Disaster strikes when Evan hits print. Connor Murphy, a troubled bully who dresses in "school shooter chic," grabs Evan's letter from the printer and taunts him. When Connor notices that Evan has mentioned his sister, Zoe, he goes into a rage and keeps the letter to ruin Evan's life.
But Connor (Marrick Smith) never gets that chance. We learn that he has killed himself, and that his parents have found the letter, written to "Dear Evan Hansen." They think it is a suicide note.
Awkward in the best of situations, Evan is incapable of telling the truth to the grieving Murphys. Instead, he lies, telling Connor's parents that the two were good friends and spent a lot of time together talking about their dreams and stuff.
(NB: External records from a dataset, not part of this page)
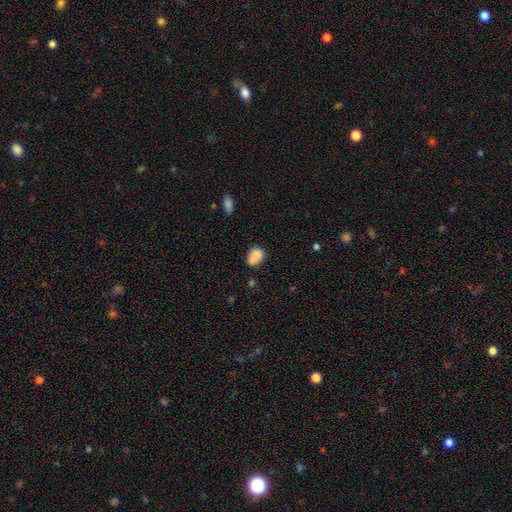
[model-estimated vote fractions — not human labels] smooth_or_featured: smooth (p=0.78) [alt: featured or disk p=0.12]
how_rounded: in between (p=0.67) [alt: round p=0.32]
merging: none (p=0.38) [alt: merger p=0.33]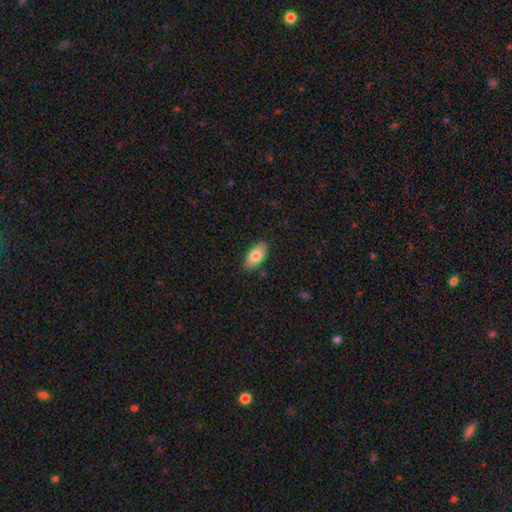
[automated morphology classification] This appears to be a smooth galaxy with no disk features (78%) that is in between round and cigar-shaped (91%). Merging: none (88%).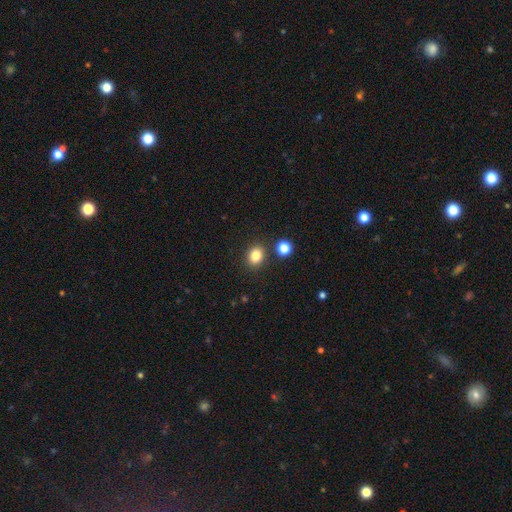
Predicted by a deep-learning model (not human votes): Morphology: type=smooth (83%); roundness=round (58%); merging=none (84%).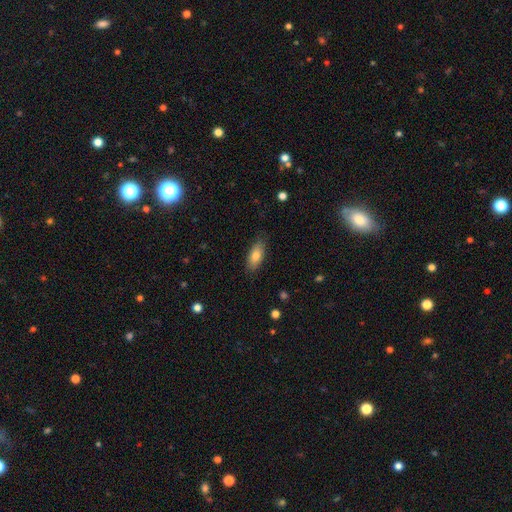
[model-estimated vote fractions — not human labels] Overall: smooth (79%). How rounded: in between (84%). Merging: none (83%).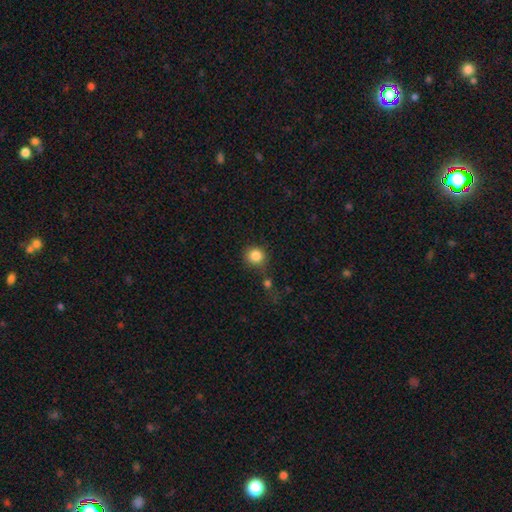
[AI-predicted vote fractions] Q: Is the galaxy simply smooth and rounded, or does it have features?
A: smooth — 85%.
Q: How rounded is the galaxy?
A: round — 91%.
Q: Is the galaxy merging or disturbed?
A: none — 73%.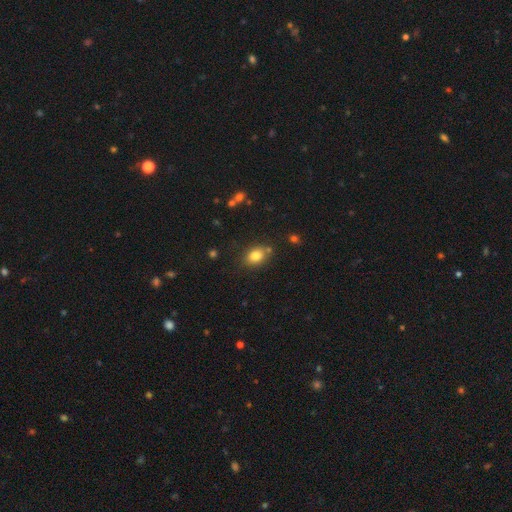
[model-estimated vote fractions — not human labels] Morphology: type=smooth (82%); roundness=in between (70%); merging=none (76%).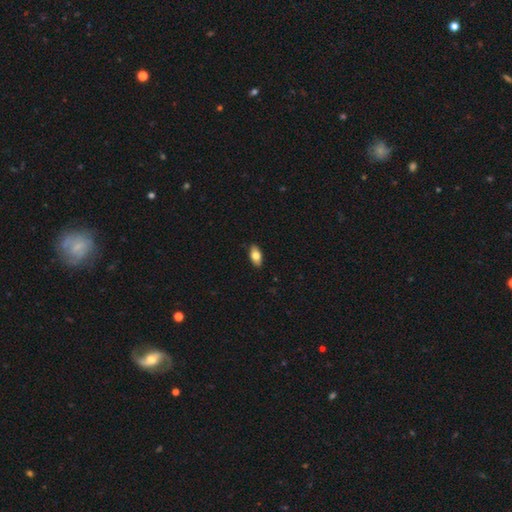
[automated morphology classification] A smooth galaxy with no disk features (76%) that is in between round and cigar-shaped (90%). Merging: none (89%).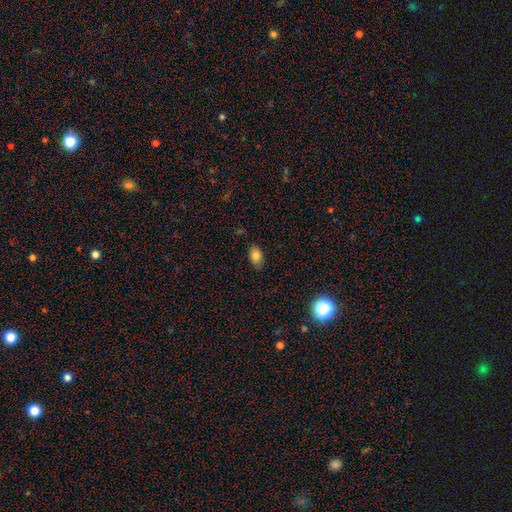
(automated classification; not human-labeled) The model was most divided on "merging": none: 81%, minor disturbance: 15%, major disturbance: 3%, merger: 1%. More confident: how rounded — in between (86%); smooth or featured — smooth (83%).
His stories comfort Connor's grieving mother (the wonderful Christine Noll), and give Connor's father (a stoic Aaron Lazar) a way to process the idea that his son -- who constantly rejected him -- wanted his love and attention.
Connor was angry and defiant at home and considered a freak at school. As news of his suicide spreads, he gets another chance to be accepted. Alana, the class joiner and organizer, is leading the bandwagon to mourn her classmate (who may or may not have been in her 10th grade English) by starting a blog in his memory. Phoebe Koyabe does a great job as Alana, an energetic pleaser who has her own problems making the leap from acquaintance to friendship.
Evan's other sort-of friend Jared (Jared Goldsmith, clearly having fun) provides more support by writing a back-dated email history between Evan and Connor. He also provides many of the comic moments with his well-placed bursts of profanity and recognizing that this whole suicide-note misunderstanding is bull----.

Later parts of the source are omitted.